One other important question--are the files on a local drive or a network/shared drive? That could make a big difference in the performance.

Please also provide your OS and version and the version of Igor you are using.

Another idea--if you're using IP9, try adding the /UTC flag with GetFileFolderInfo. That will avoid converting the time from UTC to the local time, which might speed things up a little.

So, I produced a folder with roughly the same number of files as in the folders. The command now takes 2.5 sec to execute.

I use:

    variable timerRefNum = StartMSTimer
    /// Load the last file found in the directory tree with root at pathName
    string latestfile = ""
    variable latestctime = 0
    string filepathStr = MXP_GetNewestCreatedFileInPathTree("pMXP_LoadFilesBeamtimeIgorPath", "????", latestfile, latestctime, 1, 0)
    variable microSeconds = StopMSTimer(timerRefNum)
    print "Time elapsed: ", microSeconds/1e6, " sec"

It's lots. The extention string I use is ".dat".
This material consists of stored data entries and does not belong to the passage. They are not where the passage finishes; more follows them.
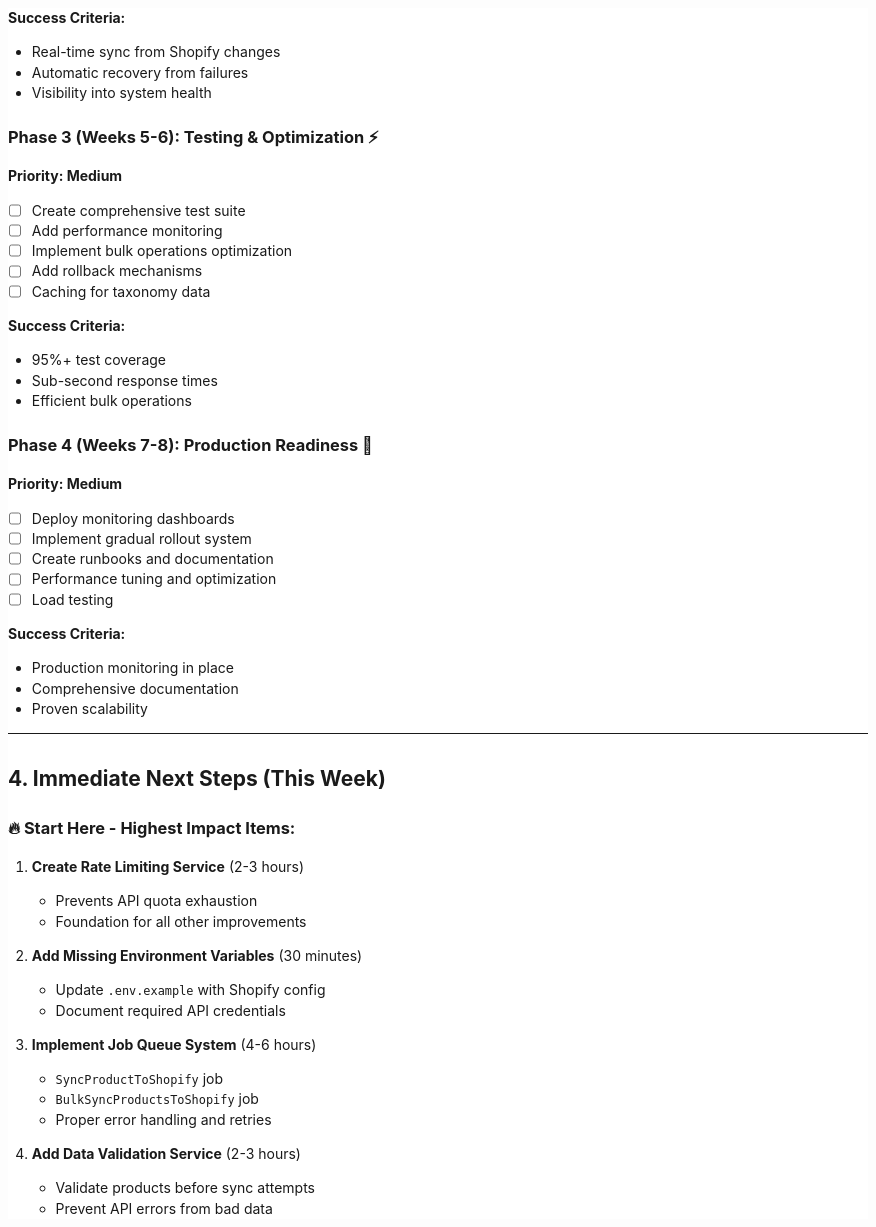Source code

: **Success Criteria:**
- Real-time sync from Shopify changes
- Automatic recovery from failures
- Visibility into system health

### **Phase 3 (Weeks 5-6): Testing & Optimization** ⚡
**Priority: Medium**
- [ ] Create comprehensive test suite
- [ ] Add performance monitoring
- [ ] Implement bulk operations optimization
- [ ] Add rollback mechanisms
- [ ] Caching for taxonomy data

**Success Criteria:**
- 95%+ test coverage
- Sub-second response times
- Efficient bulk operations

### **Phase 4 (Weeks 7-8): Production Readiness** 🚀
**Priority: Medium**
- [ ] Deploy monitoring dashboards
- [ ] Implement gradual rollout system
- [ ] Create runbooks and documentation
- [ ] Performance tuning and optimization
- [ ] Load testing

**Success Criteria:**
- Production monitoring in place
- Comprehensive documentation
- Proven scalability

---

## 4. Immediate Next Steps (This Week)

### **🔥 Start Here - Highest Impact Items:**

1. **Create Rate Limiting Service** (2-3 hours)
   - Prevents API quota exhaustion
   - Foundation for all other improvements

2. **Add Missing Environment Variables** (30 minutes)
   - Update `.env.example` with Shopify config
   - Document required API credentials

3. **Implement Job Queue System** (4-6 hours)
   - `SyncProductToShopify` job
   - `BulkSyncProductsToShopify` job
   - Proper error handling and retries

4. **Add Data Validation Service** (2-3 hours)
   - Validate products before sync attempts
   - Prevent API errors from bad data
I attach a .txt with the filenames.

I use Igor9 and adding /UTC has no effect.

Thanks

FilenamesWM.txt

FWIW, on my machine (with a fast Nvme drive), running your code with all of your file names takes about 0.6 seconds.

In any case, I used a profiler to see where time is spent and it looks like a substantial amount of time is spent asking the OS for the information for the S_creator output variable. I'll report this internally and see if there's something we can do to avoid this. Thanks for providing the info needed to reproduce the problem.

I looked over the current code for GetFileFolderInfo and I don't see a way for you to call the operation in a way that skips the code that is particularly slow. Adding your suggested feature is probably something that would need to wait for IP10.

If you can rely on Python being present then that might be the way to go.

A possible alternative would be to do something like this:

start = StopMSTimer(-2); ExecuteScriptText/B "cmd /c dir /O-D /TC /B /R c:\Windows\system32\*.dll"; print (Stopmstimer(-2)-start)/1e6, ItemsInList(S_value, "\r")

In this case that gives you a directory listing of all .dll files in the given directory, sorted by creation date (/TC), with the most recently created file first. So you would just need the first line of the output of this command for every directory. Then you would need to call GetFileFolderInfo on those files to get the actual creation timestamp to determine which one was created first.

This may or may not be significantly faster than calling GetFileFolderInfo on every file in every folder. On my Windows machine, the line above takes 0.31 seconds to execute and finds 3638 files. As a comparison, the test based on your code and file names took about 0.6 seconds for around 1600 files.

Someone with more command line experience might be able to put together a command that would give you just the most recent file in a directory.